Magda looked at him uncertainly.
“But you’ve given me no idea of what you want,” she protested. “I must have some idea to start from!”
“I want a recumbent Circe,” he vouchsafed at last. “Hence the divan. Here is the goblet”—he held it out—“supposed to contain the fatal potion which transformed men into swine. I leave the rest to you. You posed very successfully for me some years ago—without my issuing any stage directions. Afterwards you played the part of a youthful Circe, I remember. You should be more experienced now.”
She flushed under the cool, satirical tone. It seemed as though he neglected no opportunity of impressing on her the poor estimation in which he held her.
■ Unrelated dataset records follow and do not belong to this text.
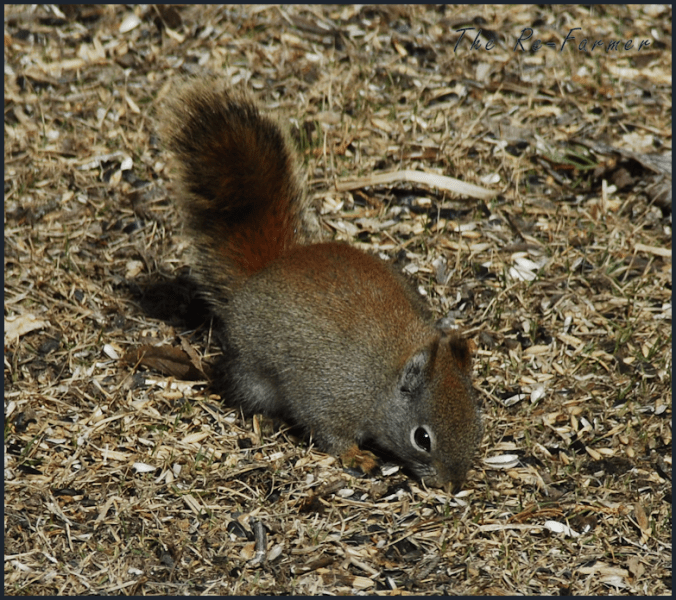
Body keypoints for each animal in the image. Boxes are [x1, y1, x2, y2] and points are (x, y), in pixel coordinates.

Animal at [160, 77, 482, 491]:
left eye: (476, 423)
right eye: (422, 438)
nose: (453, 484)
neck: (383, 380)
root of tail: (270, 267)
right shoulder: (329, 397)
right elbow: (329, 432)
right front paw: (356, 456)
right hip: (252, 369)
Her thoughts flew back to a sunlit glade in a wood and to the grey-eyed, boyish-looking painter who had kissed her and called her “Witch-child!”
“You—you were kinder in those days,” she said suddenly. She made a few steps towards him and stood looking up at him, her hands hanging loosely clasped in front of her, like a penitent school-girl.
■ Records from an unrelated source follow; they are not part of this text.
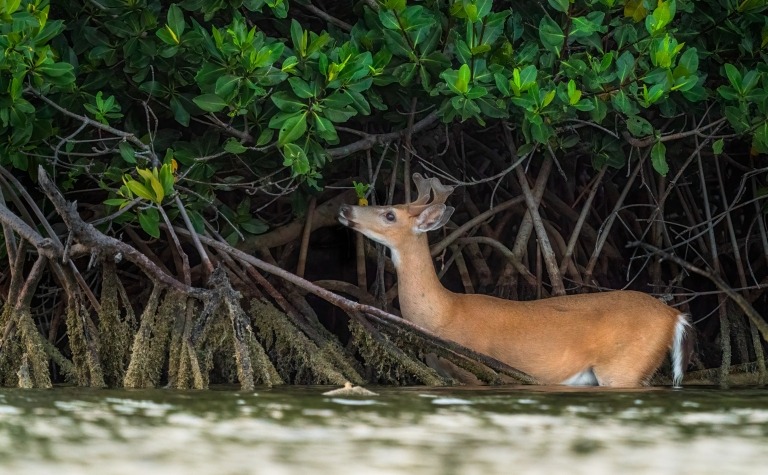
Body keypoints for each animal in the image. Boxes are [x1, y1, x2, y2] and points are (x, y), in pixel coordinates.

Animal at [338, 173, 693, 388]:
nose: (345, 209)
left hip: (623, 366)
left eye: (390, 215)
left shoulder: (474, 372)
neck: (443, 314)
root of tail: (674, 315)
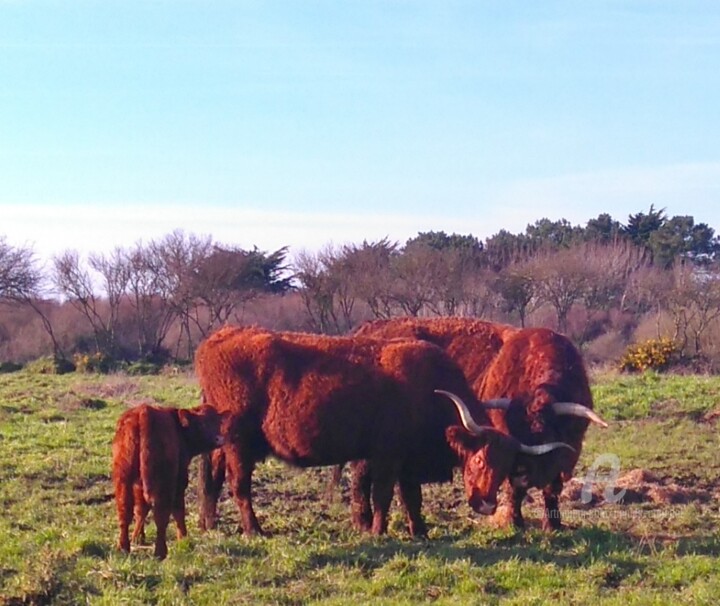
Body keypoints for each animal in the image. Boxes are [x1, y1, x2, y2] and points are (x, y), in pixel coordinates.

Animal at [112, 404, 228, 560]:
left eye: (218, 421)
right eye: (202, 423)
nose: (219, 439)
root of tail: (144, 411)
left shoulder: (137, 484)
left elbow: (141, 509)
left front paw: (138, 537)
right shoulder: (180, 479)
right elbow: (178, 510)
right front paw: (184, 539)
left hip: (123, 479)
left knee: (124, 510)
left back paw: (123, 547)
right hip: (163, 483)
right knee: (161, 515)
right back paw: (160, 552)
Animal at [194, 326, 572, 540]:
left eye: (507, 466)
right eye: (478, 459)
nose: (485, 503)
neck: (427, 391)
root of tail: (219, 337)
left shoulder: (407, 461)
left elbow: (411, 497)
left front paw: (419, 531)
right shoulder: (386, 458)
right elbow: (384, 496)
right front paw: (378, 531)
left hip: (225, 444)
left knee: (213, 477)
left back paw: (209, 523)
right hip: (240, 445)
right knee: (239, 486)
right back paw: (254, 530)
“Saint Michel”—and at the sound of her old childish name for him he winced. “Saint Michel, I don’t think I can sit for you if—if you’re going to be unkind. I thought I could, but—but—I can’t!”
“Unkind?” he muttered.
“Yes,” she said desperately. “Since I came here you’ve said a good many hard things to me. I—I dare say I’ve deserved them. But”—smiling up at him rather wanly—“it isn’t always easy to accept one’s deserts.” She paused, then spoke quickly: “Couldn’t we—while we’re here together—behave like friends? Just friends? It’s only for a short time.”
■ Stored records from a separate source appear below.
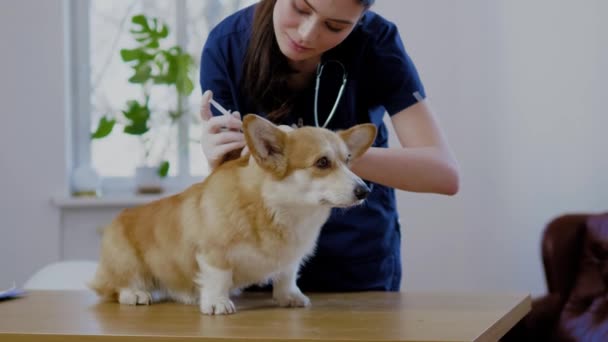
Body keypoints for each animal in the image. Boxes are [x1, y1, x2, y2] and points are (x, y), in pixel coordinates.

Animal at [88, 115, 378, 316]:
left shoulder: (290, 259)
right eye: (322, 162)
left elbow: (287, 276)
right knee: (116, 286)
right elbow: (219, 277)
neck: (277, 208)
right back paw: (135, 294)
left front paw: (289, 297)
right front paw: (217, 303)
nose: (364, 191)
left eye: (348, 160)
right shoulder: (213, 252)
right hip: (125, 261)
His face had whitened while she was speaking. He was silent for a little and his hand, grasping the side of the big easel, slowly tightened its grip till the knuckles showed white like bone. At last he answered her.
“Very well—friends, then! So be it.”
Impulsively she held out her hand. He took it in his and held it a moment, looking down at its slim whiteness. Then he bent his head and she felt his lips hot against her soft palm.
A little shaken, she drew away from him and moved towards the divan. She paused beside it and glanced down reflectively at the goblet she still carried in her hand, mentally formulating her conception of Circe before she posed. An instant later and her voice roused Quarrington from the momentary reverie into which he had fallen.